Photograph of Henry Bence Jones (photograph by Ernest Edwards, 1868, courtesy of Welcome Library). Reprinted with permission.

Photograph of Henry Bence Jones (photograph by Ernest Edwards, 1868, courtesy of Welcome Library). Reprinted with permission.

A very brief history of multiple myeloma

The complete history of multiple myeloma is narrated in great detail elsewhere [21] (Figure 5). Dalrymple in his histological findings of McBean described nucleated cells which were present in large numbers in the affected bones on post-mortem but it took another 30 years or so until Waldeyer coined the term ‘plasma cell’ [21, 22]. Von Rustizky in Kiev 1876 first employed the term myeloma in describing the condition [23]. The term ‘Bence Jones protein’ was actually first used by Fleischer in Erlangen in Germany in 1880 [24].
Fig. 5.

Time line: the history of multiple myeloma. From [21], with permission.

Time line: the history of multiple myeloma. From [21], with permission. The diagnosis of myeloma was greatly facilitated by the introduction of bone marrow aspiration by Russian M.I. Arinkin in 1929 [25]. The extra gradient in the serum electrophoresis was first described in 1939 [26]. In the 1950s, Leonard Korngold and his assistant Rose Lipari in New York identified different classes of Bence Jones proteins [27] designated, in their honour, as kappa and lambda.
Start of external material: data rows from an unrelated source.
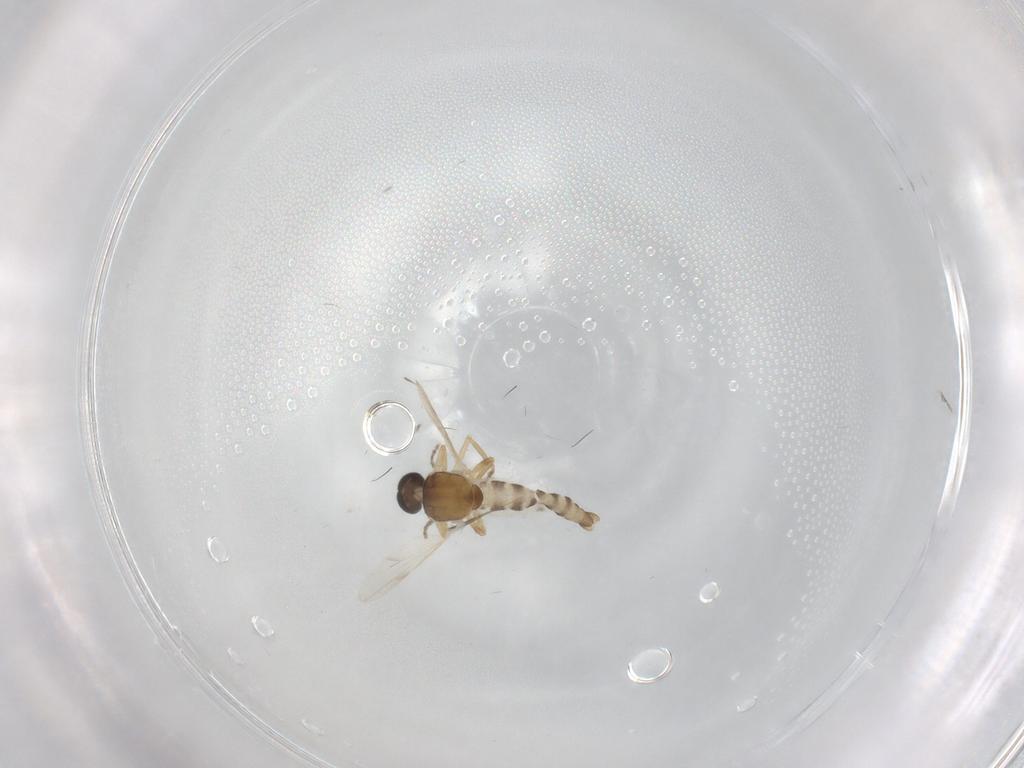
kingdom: Animalia
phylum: Arthropoda
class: Insecta
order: Diptera
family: Ceratopogonidae
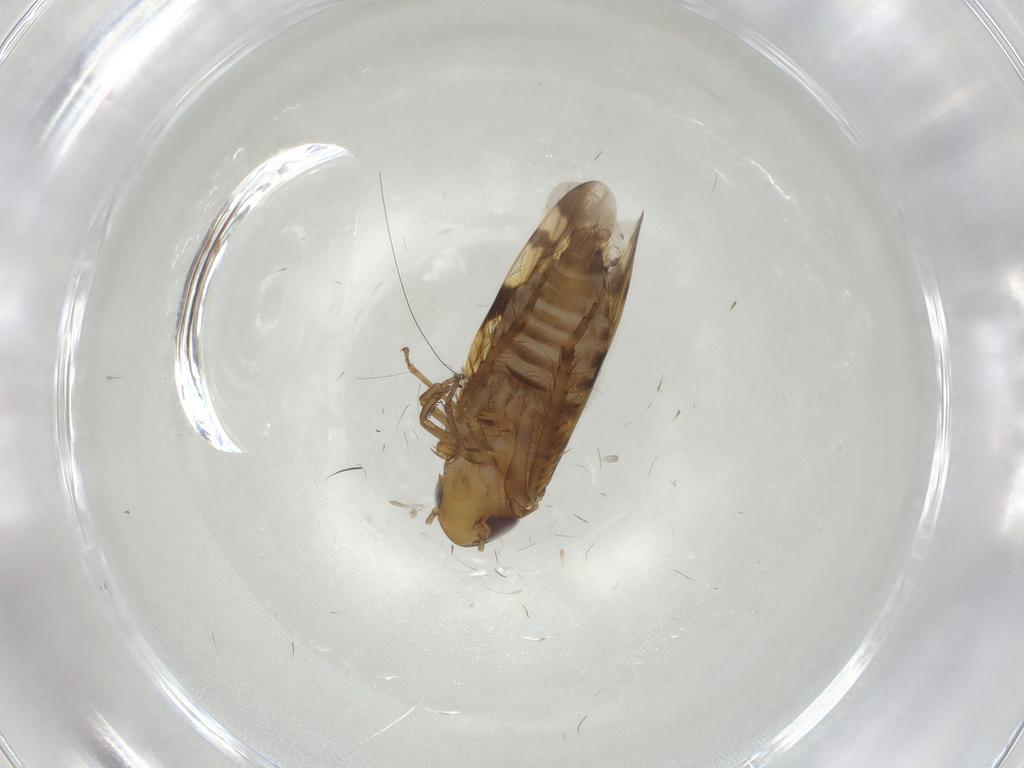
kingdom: Animalia
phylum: Arthropoda
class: Insecta
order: Hemiptera
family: Cicadellidae
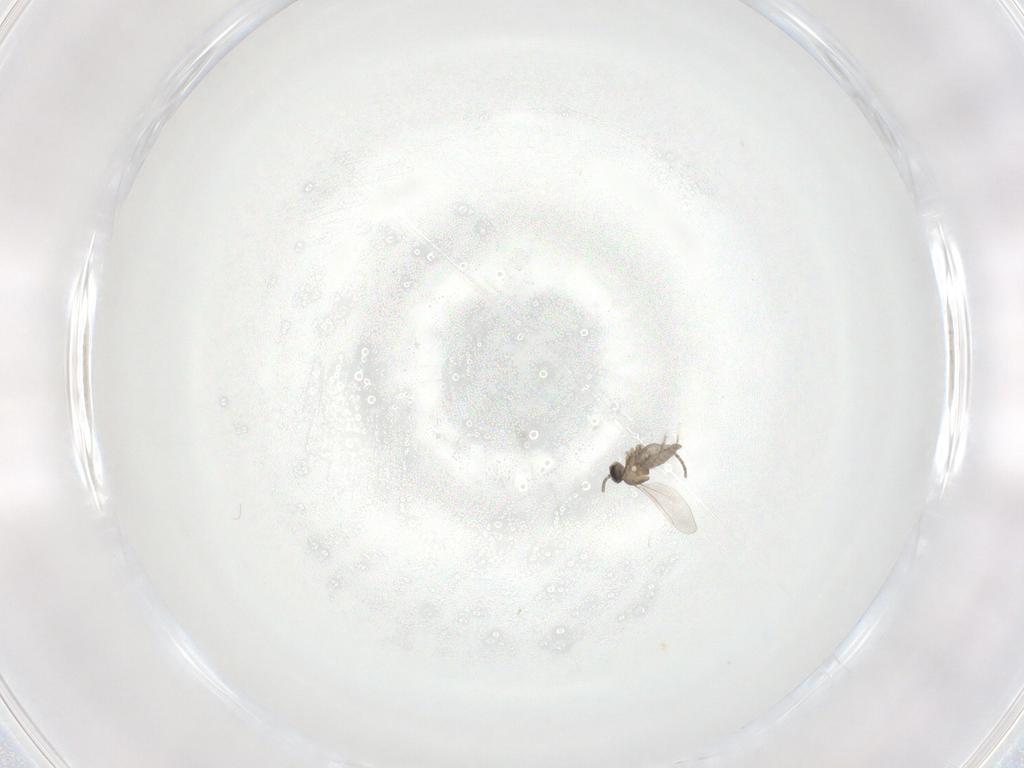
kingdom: Animalia
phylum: Arthropoda
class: Insecta
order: Diptera
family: Cecidomyiidae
In 1961, Waldenström developed the concept of clonality [28], thus allowing us to arrive at today's definition of Bence Jones protein as a monoclonal globulin protein found in the blood or urine. One year later Edelman and Gally showed that light chains and Bence Jones protein from the same patient had identical properties [29]. Treatment was first attempted by dialysis pioneer Nils Alwall in Lund in 1947 [30]. He used ethyl carbamate, an alkylating agent, later shown to be ineffective [31]. By that time, Blokhin et al. had reported success with melphalan [32]. Corticosteroids and alkylating agents came together in a regime devised by Alexanian in Houston in 1969 [33]. Stem cell transplantation was first performed in the 1980s, first in identical twins [34], and then by Barlogie et al. as allogeneic transplantation [35]. It was again Barlogie's group who rediscovered, in 1999, thalidomide and its use in myeloma [36]. In 2002, Orlowski et al. first reported remarkable success with a new bortezomib [37], the same year in which first results were reported for lenalidomide [38].

Conclusion

A minute of reflection while ticking boxes on laboratory forms lead to an interesting detour into the history of medicine. Another remarkable facet of the case is that we can only speculate what prevented the three physicians involved in Mr McBean's care from publishing their case together, in one multi-authored paper (although they do mention each other in their acknowledgements) [39]. Perhaps the fact that Watson and MacIntyre ‘independently’ submitted urine samples to Bence Jones gives it away. We also gleaned interesting insights into society and health care in 1840s Dickensian London [6] and learned something about Thomas Wakley, the founding editor of ‘Lancet’ [5]. Every time we now write the ‘Urine for Bence Jones protein’ on a laboratory form, we will now be reminded of the story of the sick London grocer and of the early history of clinical chemistry as a specialty. Conflict of interest statement. None declared.